Woodruff turns to Xenophon’s Hellenica to complete the post-Sicily picture, bringing readers through the end of the Peloponnesian war. Athens’s defeat was cemented at the Battle of Aegospotami in 405. A great wail is said to have travelled up the path of the long walls when the news reached the Piraeus, because the Athenians feared that Sparta would destroy them as they’d destroyed Melos. However, Sparta didn’t destroy Athens. They tore down the long walls from Athens to the Piraeus and left them with only 12 triremes, ensuring that they couldn’t wage war for a long time to come. Democracy was restored in 403, and the long walls were rebuilt in 393. The city continued to be a center of philosophy and culture, with Plato’s Academy opening in 385, but it never recovered its empire or rebuilt its population. Sparta fared even more poorly, falling out of significance by the end of the 4th century.
Woodruff devotes most of his translation’s final two chapters to the Sicilian Expedition and its aftermath. The arc of high expectations dashed—another familiar recurring cycle in Thucydides’s History—mirrors events at the beginning of the war: Pericles’s relatively optimistic Funeral Oration is set against the devastating plague that followed. Thucydides renders the contrast even more starkly with the Sicilian Expedition, where ineffective leadership and decision-making doomed not only the Athens expedition but its empire too.
In the debate prior to launching the expedition, Nicias’s anxious caution was ignored in favor of Alcibiades’s reckless confidence. Nicias correctly anticipated the pitfalls of launching the expedition, and his worries, like Pericles’s, were proven correct: By attempting to expand its empire, Athens ended up losing its empire. However, Nicias didn’t know how to read his audience, who were attracted to Alcibiades’s confidence and charisma. Nicias’s expectations for what would compel them into his way of thinking had the opposite effect, and he ended up dooming them more thoroughly by convincing them, contrary to his intentions, to allocate even more resources to the campaign to conquer Sicily.

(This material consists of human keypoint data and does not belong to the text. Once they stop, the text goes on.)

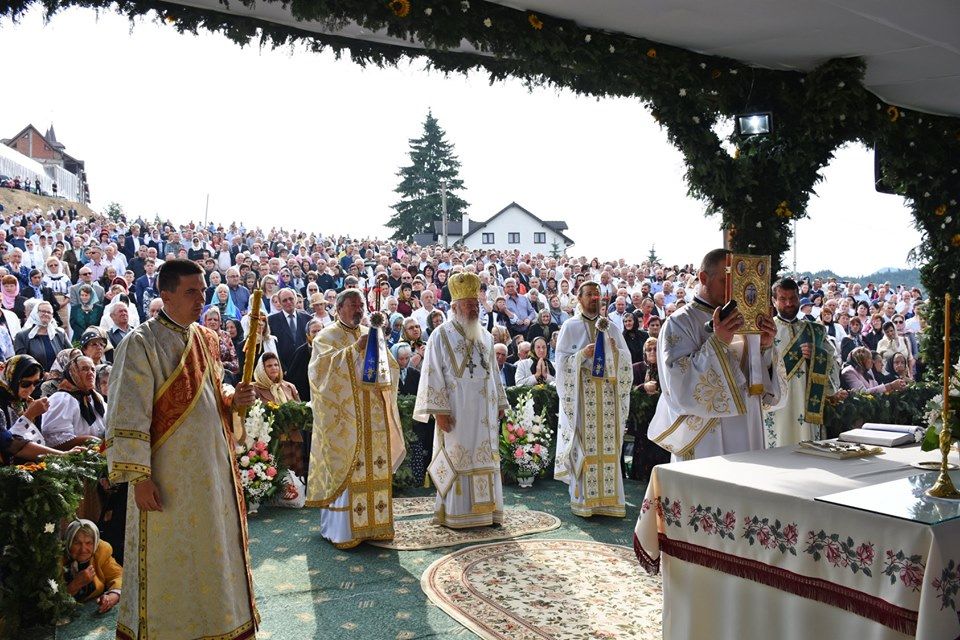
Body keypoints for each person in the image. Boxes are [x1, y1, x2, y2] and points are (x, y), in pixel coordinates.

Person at [104, 259, 259, 640]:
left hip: (211, 473)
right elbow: (127, 415)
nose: (200, 299)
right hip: (167, 477)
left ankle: (220, 624)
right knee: (169, 559)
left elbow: (215, 389)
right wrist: (139, 479)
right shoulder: (140, 343)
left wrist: (232, 396)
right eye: (191, 291)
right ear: (165, 294)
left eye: (203, 291)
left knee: (213, 552)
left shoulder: (206, 338)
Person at [648, 249, 783, 460]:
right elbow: (678, 385)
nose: (732, 291)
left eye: (736, 283)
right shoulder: (680, 322)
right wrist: (718, 343)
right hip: (704, 436)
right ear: (703, 278)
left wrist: (765, 348)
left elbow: (762, 389)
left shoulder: (745, 320)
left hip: (748, 424)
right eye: (724, 281)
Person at [306, 289, 406, 547]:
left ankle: (376, 526)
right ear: (339, 309)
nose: (358, 310)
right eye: (353, 305)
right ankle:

Meanwhile, in Syracuse, the leaders who debated how to respond to news of Athens’s intentions arrived at a consensus via a third speaker, who urged everyone to unite in a single purpose. This purposeful application of debate for the public good was what Athens lacked. Adopting Woodruff’s position that Thucydides shapes speeches to reflect his understanding of what the speakers believed (regardless of what they said), the contrast between the two assemblies highlights the best use of debate against the destructive consequences of debate that focuses on individual grievances and preoccupations.

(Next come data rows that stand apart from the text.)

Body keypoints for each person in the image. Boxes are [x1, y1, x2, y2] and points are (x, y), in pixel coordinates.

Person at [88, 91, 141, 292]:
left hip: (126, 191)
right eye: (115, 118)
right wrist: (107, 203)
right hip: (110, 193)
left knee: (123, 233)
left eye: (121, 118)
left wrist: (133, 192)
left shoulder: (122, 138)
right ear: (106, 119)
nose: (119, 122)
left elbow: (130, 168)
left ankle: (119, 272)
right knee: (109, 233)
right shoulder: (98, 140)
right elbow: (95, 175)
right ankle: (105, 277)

The shortsightedness that doomed Nicias’s efforts in the assembly continued in Sicily. His commitment to his soldiers and their mission wasn’t in question. He built the confidence of his troops with dedication and concern and fought with vigor himself. However, when events spiraled out of control, and fortune fell on the side of Syracuse in an equally matched battle, Nicias became paralyzed by his fears and uncertainties. Unable to decide, he lost valuable time waiting for the soothsayers rather than assessing the expedition’s immediate needs and acting on them. Ultimately, as Pericles predicted at the beginning of Thucydides’s chronicle, Athens is doomed by its overreach and errors.